- To-do item: In the records below, reproduce word for word the lines that begin at the line containing "The navy ensign" and end after the line containing "Also called space". Output only those lines.

- Data shown:
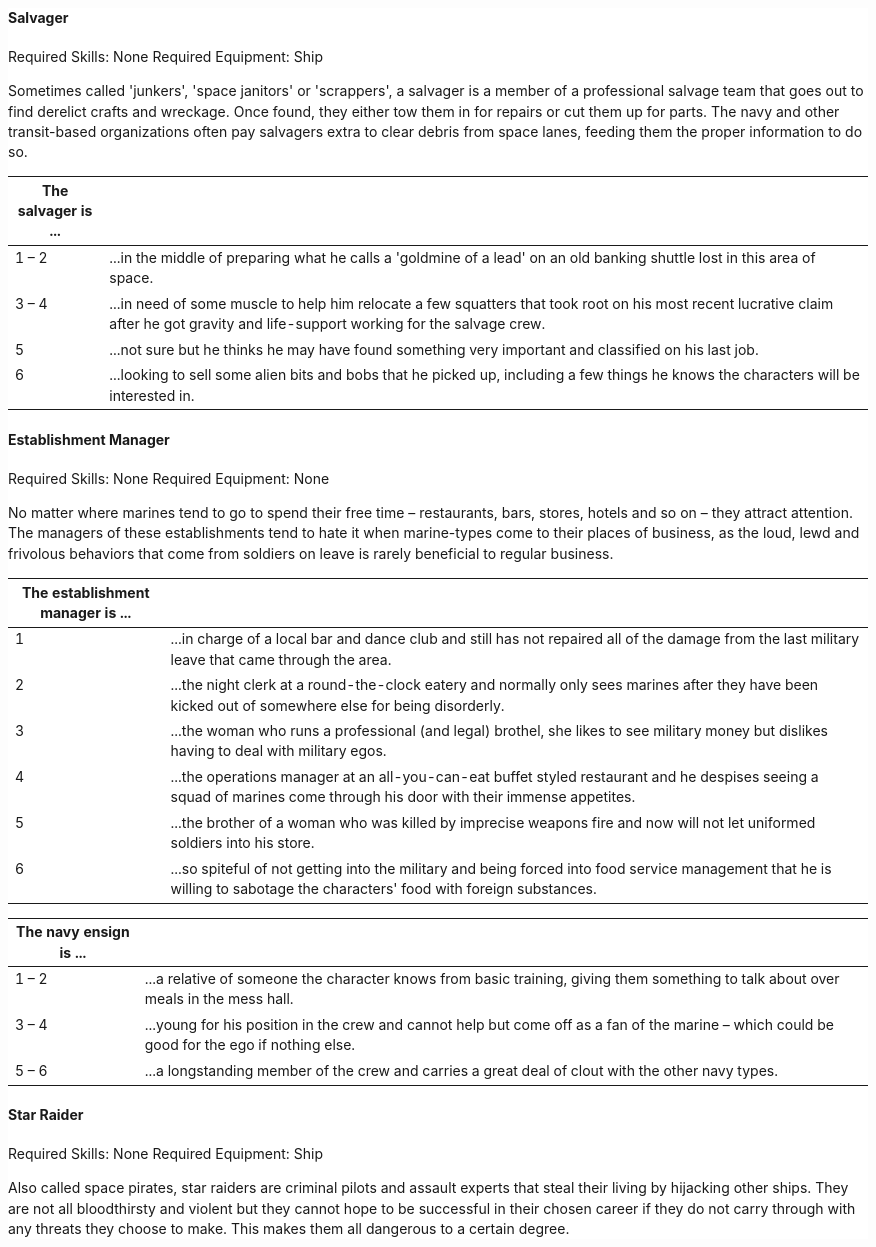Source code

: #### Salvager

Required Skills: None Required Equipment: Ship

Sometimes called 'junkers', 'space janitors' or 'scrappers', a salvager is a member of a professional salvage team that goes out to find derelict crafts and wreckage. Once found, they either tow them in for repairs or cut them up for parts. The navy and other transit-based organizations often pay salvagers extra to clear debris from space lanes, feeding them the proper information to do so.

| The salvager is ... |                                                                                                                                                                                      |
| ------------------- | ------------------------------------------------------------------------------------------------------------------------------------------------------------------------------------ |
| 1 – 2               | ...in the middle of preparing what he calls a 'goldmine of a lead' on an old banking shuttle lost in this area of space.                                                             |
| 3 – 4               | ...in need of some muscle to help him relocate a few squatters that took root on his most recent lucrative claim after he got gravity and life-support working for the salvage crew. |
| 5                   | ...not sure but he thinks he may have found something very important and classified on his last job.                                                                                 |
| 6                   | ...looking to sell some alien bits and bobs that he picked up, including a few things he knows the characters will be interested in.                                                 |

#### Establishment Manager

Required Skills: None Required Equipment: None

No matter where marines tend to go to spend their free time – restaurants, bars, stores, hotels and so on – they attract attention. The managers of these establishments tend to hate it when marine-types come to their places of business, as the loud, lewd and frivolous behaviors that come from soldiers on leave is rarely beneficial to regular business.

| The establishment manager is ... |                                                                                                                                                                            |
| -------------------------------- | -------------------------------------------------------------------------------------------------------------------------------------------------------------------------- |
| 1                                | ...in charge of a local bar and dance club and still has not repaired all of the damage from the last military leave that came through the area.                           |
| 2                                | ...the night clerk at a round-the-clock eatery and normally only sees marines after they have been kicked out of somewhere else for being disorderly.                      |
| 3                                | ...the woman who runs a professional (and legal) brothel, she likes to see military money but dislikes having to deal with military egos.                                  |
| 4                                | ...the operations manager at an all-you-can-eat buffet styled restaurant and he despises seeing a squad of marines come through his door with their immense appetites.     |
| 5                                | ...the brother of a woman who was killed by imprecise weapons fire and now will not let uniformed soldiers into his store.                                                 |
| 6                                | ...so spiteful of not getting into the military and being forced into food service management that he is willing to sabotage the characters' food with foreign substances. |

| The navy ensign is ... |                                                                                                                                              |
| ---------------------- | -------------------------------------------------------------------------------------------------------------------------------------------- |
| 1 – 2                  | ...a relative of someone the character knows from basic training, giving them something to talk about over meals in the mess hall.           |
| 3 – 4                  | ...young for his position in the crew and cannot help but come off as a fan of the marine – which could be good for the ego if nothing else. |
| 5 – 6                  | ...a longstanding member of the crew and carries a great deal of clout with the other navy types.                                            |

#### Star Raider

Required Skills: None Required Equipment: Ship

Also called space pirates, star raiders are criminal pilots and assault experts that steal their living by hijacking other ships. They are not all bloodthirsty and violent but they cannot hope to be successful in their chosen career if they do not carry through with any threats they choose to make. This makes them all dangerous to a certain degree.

==

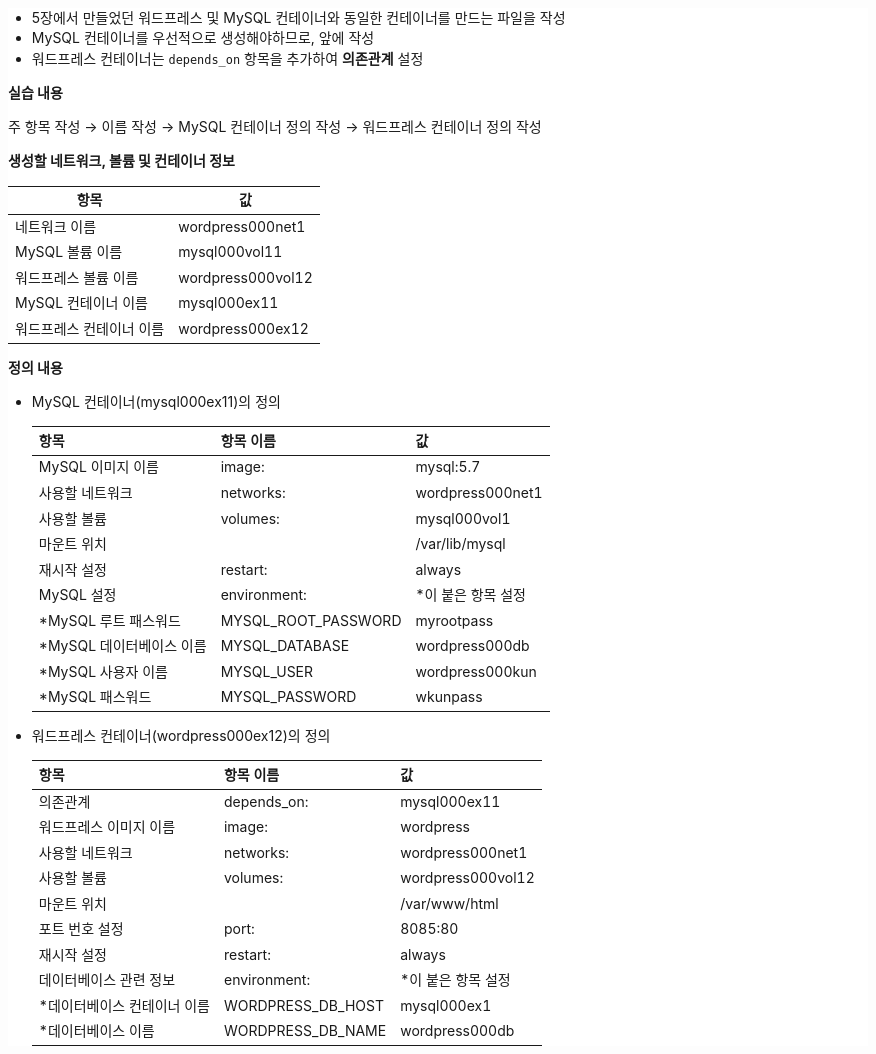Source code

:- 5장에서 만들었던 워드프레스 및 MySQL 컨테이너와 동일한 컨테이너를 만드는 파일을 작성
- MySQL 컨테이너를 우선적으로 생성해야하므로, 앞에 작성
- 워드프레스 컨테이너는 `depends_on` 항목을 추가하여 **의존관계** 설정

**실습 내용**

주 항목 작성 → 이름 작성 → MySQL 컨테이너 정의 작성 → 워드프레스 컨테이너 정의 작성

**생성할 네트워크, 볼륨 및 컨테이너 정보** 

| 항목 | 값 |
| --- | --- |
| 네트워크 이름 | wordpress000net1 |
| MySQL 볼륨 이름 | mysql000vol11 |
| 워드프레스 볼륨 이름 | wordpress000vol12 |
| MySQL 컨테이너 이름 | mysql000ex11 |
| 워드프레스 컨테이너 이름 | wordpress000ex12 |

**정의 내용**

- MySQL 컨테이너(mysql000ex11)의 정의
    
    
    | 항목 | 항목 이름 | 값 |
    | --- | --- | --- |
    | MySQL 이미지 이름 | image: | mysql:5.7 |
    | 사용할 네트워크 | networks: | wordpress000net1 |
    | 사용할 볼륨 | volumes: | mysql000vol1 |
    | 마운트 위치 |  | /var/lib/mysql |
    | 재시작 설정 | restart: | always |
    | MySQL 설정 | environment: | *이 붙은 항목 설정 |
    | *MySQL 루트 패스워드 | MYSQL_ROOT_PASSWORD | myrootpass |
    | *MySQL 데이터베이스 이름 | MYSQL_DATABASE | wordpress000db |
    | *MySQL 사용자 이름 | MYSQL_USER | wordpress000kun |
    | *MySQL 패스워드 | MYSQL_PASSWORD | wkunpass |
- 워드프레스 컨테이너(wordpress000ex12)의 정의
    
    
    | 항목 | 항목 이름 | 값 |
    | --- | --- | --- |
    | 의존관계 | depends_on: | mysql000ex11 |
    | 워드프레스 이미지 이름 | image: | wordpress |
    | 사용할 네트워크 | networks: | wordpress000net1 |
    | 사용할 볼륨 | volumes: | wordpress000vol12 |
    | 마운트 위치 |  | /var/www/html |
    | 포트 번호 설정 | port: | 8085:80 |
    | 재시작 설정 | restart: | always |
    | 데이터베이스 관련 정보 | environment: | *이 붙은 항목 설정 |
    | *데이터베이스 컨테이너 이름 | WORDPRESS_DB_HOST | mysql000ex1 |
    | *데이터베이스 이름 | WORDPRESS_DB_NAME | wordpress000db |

---

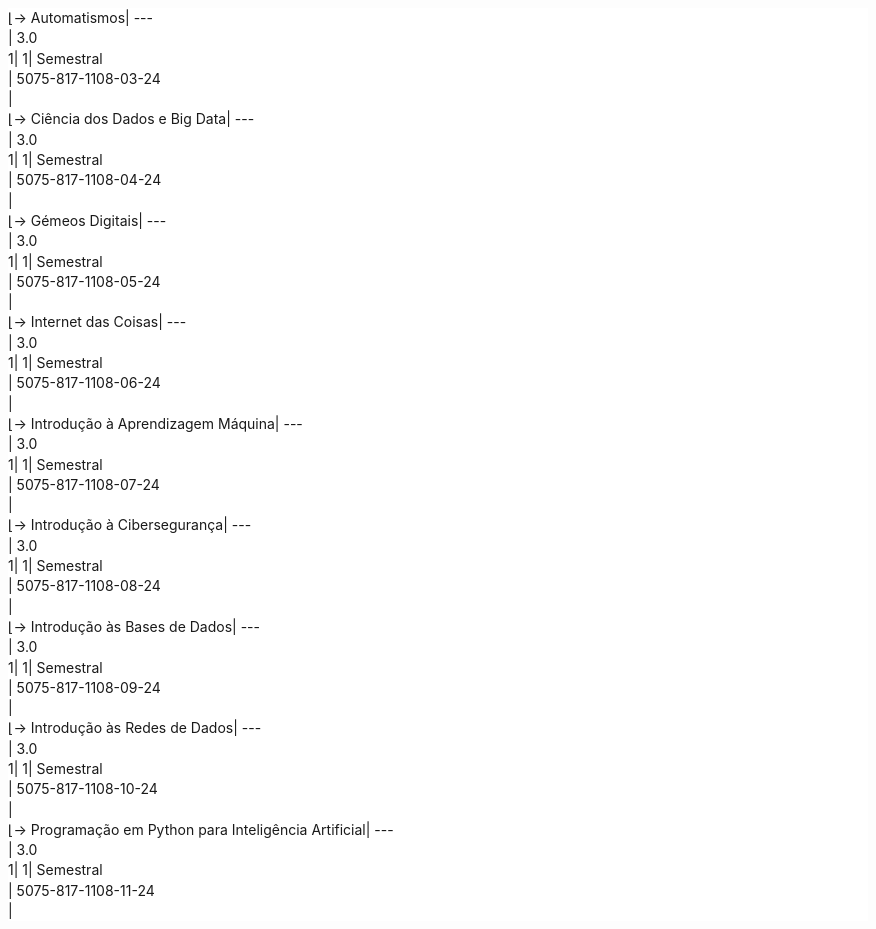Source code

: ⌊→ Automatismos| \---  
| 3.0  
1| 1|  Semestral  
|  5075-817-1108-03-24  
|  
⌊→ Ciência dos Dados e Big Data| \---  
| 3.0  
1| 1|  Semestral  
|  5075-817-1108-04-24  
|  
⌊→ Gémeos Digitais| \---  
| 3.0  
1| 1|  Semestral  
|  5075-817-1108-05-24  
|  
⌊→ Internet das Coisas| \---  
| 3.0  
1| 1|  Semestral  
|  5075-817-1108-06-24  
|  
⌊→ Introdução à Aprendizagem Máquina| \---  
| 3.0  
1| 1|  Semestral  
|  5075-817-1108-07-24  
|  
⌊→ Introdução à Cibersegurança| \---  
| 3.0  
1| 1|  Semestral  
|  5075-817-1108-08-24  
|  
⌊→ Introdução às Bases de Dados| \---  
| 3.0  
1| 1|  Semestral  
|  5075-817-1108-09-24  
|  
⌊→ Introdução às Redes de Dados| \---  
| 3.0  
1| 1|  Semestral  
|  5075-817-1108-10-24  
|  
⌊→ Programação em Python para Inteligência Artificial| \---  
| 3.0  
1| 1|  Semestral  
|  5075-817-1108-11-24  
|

- Exercise result:
| The navy ensign is ... |                                                                                                                                              |
| ---------------------- | -------------------------------------------------------------------------------------------------------------------------------------------- |
| 1 – 2                  | ...a relative of someone the character knows from basic training, giving them something to talk about over meals in the mess hall.           |
| 3 – 4                  | ...young for his position in the crew and cannot help but come off as a fan of the marine – which could be good for the ego if nothing else. |
| 5 – 6                  | ...a longstanding member of the crew and carries a great deal of clout with the other navy types.                                            |

#### Star Raider

Required Skills: None Required Equipment: Ship

Also called space pirates, star raiders are criminal pilots and assault experts that steal their living by hijacking other ships. They are not all bloodthirsty and violent but they cannot hope to be successful in their chosen career if they do not carry through with any threats they choose to make. This makes them all dangerous to a certain degree.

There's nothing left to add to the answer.